PROBLEM REQUIREMENTS — Please copy, exactly as they appear below, the lines from the one containing "immunohistochemistry (IHC) image" through the one containing "microscopy captured an".

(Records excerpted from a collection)
====
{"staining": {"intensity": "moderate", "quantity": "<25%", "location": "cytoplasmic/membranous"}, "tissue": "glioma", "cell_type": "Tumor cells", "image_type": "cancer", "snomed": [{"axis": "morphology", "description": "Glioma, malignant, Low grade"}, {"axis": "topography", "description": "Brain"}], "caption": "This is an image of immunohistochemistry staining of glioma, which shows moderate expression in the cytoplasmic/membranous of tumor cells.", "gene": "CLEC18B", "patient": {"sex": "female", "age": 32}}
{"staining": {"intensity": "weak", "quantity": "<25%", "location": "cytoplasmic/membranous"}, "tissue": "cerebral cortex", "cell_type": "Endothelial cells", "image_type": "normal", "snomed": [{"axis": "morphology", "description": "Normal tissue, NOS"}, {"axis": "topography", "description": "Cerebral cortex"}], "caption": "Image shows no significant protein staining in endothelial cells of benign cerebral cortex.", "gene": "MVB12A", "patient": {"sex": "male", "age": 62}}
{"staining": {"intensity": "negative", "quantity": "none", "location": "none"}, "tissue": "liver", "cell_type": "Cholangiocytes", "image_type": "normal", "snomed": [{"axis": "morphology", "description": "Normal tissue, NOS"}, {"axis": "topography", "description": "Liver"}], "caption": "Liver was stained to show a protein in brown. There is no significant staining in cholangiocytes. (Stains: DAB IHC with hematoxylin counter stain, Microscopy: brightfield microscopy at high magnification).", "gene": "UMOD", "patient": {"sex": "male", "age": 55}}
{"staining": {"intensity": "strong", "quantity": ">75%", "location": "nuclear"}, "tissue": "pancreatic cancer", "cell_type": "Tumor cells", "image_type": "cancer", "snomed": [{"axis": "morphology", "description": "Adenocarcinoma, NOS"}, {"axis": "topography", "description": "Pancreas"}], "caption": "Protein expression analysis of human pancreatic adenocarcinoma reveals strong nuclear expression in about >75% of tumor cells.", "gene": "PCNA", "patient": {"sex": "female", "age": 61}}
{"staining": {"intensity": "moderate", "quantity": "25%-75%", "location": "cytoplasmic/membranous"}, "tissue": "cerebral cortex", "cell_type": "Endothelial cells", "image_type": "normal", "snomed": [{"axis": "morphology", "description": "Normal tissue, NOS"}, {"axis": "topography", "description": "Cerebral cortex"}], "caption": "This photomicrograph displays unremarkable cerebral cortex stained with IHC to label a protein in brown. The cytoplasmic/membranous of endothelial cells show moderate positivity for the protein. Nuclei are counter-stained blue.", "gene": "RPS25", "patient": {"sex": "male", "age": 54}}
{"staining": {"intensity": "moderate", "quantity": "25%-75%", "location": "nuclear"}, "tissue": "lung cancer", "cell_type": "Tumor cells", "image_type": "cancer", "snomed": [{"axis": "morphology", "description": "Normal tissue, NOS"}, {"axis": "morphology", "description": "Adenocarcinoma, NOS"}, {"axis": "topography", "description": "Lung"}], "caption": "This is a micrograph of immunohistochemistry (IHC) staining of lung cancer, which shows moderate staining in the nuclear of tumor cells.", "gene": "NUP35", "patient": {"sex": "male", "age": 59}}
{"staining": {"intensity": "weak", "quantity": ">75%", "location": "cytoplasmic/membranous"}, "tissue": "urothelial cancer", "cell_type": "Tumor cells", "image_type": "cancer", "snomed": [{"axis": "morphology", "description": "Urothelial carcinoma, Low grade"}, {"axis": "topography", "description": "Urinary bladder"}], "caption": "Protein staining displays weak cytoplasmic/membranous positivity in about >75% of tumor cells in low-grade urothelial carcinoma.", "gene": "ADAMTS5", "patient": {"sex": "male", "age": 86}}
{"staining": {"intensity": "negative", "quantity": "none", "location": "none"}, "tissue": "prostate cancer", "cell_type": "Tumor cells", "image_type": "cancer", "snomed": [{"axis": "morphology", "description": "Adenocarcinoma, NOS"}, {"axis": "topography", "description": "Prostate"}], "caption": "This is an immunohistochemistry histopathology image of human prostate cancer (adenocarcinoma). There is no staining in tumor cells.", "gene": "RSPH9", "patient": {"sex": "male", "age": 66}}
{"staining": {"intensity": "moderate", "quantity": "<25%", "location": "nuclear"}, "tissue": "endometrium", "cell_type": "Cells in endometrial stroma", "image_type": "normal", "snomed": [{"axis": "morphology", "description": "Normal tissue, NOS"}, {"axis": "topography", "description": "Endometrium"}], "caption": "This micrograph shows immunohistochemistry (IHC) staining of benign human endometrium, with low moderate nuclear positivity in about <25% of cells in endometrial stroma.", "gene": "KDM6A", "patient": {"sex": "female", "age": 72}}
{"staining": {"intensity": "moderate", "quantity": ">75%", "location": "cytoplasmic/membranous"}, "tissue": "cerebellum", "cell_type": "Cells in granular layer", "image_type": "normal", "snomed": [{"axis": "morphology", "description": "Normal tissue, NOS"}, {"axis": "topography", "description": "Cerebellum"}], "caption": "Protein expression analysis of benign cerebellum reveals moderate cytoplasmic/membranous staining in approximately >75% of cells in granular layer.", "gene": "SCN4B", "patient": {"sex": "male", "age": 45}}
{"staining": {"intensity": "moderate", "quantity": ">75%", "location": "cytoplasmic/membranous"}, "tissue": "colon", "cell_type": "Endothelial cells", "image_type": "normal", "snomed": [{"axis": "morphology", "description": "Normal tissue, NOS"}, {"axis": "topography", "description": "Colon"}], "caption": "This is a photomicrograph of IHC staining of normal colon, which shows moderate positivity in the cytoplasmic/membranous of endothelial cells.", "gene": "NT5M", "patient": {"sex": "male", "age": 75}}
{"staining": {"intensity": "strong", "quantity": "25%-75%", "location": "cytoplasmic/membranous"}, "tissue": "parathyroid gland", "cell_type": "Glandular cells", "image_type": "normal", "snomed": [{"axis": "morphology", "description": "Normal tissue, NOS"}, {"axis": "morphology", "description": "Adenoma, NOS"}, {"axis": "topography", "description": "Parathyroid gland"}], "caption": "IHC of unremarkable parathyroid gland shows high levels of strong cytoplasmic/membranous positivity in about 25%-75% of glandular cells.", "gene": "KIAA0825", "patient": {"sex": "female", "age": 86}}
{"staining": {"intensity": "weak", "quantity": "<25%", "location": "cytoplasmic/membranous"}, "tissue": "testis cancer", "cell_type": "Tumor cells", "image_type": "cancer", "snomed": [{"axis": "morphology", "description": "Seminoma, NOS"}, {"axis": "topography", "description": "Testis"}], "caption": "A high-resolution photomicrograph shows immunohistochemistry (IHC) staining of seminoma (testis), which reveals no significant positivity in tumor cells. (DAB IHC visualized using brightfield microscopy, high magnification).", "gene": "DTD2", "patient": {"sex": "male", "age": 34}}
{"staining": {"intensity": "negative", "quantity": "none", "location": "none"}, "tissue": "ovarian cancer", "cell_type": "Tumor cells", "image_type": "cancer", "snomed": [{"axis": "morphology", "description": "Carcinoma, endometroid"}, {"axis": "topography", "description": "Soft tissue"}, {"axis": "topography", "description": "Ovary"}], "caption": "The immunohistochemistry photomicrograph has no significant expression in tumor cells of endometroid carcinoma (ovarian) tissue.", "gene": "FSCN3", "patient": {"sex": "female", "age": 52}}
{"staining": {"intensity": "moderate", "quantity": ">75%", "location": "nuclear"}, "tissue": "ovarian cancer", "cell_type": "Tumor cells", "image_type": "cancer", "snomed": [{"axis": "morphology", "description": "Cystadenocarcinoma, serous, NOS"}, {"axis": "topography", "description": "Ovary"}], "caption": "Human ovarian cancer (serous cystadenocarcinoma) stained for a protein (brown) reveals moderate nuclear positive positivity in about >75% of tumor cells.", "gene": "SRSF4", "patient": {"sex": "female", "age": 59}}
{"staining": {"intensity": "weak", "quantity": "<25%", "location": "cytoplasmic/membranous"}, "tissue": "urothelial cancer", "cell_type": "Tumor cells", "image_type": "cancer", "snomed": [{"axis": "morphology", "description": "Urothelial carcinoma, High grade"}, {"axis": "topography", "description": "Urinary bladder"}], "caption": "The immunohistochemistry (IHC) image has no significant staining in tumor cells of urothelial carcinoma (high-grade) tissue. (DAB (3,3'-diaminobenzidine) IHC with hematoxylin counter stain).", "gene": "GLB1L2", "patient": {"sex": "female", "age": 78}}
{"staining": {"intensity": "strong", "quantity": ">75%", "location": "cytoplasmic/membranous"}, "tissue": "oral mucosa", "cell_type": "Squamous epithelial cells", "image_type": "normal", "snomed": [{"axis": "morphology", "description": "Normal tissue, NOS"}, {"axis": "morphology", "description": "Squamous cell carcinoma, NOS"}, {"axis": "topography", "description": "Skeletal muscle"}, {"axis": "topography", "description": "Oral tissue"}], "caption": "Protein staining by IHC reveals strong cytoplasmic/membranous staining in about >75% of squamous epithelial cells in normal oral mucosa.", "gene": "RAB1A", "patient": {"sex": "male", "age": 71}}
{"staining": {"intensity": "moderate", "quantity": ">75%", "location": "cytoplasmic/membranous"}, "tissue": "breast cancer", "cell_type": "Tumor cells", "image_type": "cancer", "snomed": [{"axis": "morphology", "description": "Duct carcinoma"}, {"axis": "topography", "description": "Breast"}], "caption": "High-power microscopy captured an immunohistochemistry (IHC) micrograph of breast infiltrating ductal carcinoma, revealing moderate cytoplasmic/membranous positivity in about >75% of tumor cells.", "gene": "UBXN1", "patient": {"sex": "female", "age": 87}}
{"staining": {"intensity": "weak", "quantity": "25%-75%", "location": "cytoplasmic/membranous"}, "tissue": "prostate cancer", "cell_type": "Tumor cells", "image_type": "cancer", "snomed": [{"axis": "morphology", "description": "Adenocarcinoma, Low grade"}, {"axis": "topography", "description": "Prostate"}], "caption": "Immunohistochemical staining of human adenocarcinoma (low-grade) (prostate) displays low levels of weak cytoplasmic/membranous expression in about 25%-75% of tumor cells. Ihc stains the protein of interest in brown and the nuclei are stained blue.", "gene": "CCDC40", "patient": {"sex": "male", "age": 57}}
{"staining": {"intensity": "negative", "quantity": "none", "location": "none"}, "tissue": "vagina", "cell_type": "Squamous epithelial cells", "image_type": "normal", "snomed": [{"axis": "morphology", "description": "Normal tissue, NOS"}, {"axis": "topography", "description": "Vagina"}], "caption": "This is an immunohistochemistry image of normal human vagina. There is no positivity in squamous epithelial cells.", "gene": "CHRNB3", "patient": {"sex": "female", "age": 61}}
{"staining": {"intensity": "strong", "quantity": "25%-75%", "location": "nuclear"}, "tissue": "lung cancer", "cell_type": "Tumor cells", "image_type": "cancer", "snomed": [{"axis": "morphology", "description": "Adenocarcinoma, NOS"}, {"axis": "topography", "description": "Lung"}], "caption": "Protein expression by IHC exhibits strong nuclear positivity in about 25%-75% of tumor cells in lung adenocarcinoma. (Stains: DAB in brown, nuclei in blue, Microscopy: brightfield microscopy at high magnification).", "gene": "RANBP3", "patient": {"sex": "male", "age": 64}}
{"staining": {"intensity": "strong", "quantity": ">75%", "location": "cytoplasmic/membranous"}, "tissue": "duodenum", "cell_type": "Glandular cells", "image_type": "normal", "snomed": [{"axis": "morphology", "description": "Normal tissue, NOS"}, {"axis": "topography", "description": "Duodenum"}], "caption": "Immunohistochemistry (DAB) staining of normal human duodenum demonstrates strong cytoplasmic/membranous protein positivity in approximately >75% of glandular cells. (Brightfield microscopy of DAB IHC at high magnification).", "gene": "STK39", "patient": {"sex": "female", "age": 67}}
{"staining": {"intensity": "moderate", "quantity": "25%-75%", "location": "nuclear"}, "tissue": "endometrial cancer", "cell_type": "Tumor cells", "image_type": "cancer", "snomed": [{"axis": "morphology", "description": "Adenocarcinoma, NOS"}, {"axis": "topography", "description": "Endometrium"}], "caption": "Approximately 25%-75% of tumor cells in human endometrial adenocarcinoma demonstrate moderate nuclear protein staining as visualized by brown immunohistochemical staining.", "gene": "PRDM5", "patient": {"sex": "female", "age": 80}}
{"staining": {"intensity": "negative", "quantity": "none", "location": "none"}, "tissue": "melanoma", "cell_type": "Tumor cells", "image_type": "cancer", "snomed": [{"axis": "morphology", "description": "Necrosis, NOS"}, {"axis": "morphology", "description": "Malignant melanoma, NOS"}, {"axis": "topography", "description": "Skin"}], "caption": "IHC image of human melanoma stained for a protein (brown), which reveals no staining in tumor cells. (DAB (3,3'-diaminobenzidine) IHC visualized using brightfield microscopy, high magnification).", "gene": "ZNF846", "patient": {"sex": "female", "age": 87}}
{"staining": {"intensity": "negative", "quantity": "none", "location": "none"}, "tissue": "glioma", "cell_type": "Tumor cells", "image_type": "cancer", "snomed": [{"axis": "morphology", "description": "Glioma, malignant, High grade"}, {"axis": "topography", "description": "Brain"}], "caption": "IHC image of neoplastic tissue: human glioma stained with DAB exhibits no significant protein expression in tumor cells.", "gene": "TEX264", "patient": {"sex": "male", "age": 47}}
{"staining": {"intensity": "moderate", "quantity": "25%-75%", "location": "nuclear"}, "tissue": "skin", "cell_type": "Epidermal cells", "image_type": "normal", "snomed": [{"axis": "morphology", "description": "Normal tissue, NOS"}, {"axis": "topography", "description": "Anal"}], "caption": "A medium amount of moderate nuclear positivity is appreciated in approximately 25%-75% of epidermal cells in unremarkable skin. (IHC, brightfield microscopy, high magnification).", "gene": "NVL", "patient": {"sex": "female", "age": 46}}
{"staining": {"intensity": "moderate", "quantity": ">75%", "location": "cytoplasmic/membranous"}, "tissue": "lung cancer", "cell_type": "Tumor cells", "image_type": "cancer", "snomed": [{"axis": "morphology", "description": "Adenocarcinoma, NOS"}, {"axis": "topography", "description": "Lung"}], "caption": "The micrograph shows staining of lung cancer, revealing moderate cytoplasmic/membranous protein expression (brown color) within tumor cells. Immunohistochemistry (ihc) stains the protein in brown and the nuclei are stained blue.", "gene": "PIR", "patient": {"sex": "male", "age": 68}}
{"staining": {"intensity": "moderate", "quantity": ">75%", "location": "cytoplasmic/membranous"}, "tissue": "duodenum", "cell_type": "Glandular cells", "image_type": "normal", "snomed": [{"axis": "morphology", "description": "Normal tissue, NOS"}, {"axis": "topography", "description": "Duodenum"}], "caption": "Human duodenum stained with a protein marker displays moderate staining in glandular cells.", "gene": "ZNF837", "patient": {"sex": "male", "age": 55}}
====
OUTPUT —
{"staining": {"intensity": "weak", "quantity": "<25%", "location": "cytoplasmic/membranous"}, "tissue": "urothelial cancer", "cell_type": "Tumor cells", "image_type": "cancer", "snomed": [{"axis": "morphology", "description": "Urothelial carcinoma, High grade"}, {"axis": "topography", "description": "Urinary bladder"}], "caption": "The immunohistochemistry (IHC) image has no significant staining in tumor cells of urothelial carcinoma (high-grade) tissue. (DAB (3,3'-diaminobenzidine) IHC with hematoxylin counter stain).", "gene": "GLB1L2", "patient": {"sex": "female", "age": 78}}
{"staining": {"intensity": "strong", "quantity": ">75%", "location": "cytoplasmic/membranous"}, "tissue": "oral mucosa", "cell_type": "Squamous epithelial cells", "image_type": "normal", "snomed": [{"axis": "morphology", "description": "Normal tissue, NOS"}, {"axis": "morphology", "description": "Squamous cell carcinoma, NOS"}, {"axis": "topography", "description": "Skeletal muscle"}, {"axis": "topography", "description": "Oral tissue"}], "caption": "Protein staining by IHC reveals strong cytoplasmic/membranous staining in about >75% of squamous epithelial cells in normal oral mucosa.", "gene": "RAB1A", "patient": {"sex": "male", "age": 71}}
{"staining": {"intensity": "moderate", "quantity": ">75%", "location": "cytoplasmic/membranous"}, "tissue": "breast cancer", "cell_type": "Tumor cells", "image_type": "cancer", "snomed": [{"axis": "morphology", "description": "Duct carcinoma"}, {"axis": "topography", "description": "Breast"}], "caption": "High-power microscopy captured an immunohistochemistry (IHC) micrograph of breast infiltrating ductal carcinoma, revealing moderate cytoplasmic/membranous positivity in about >75% of tumor cells.", "gene": "UBXN1", "patient": {"sex": "female", "age": 87}}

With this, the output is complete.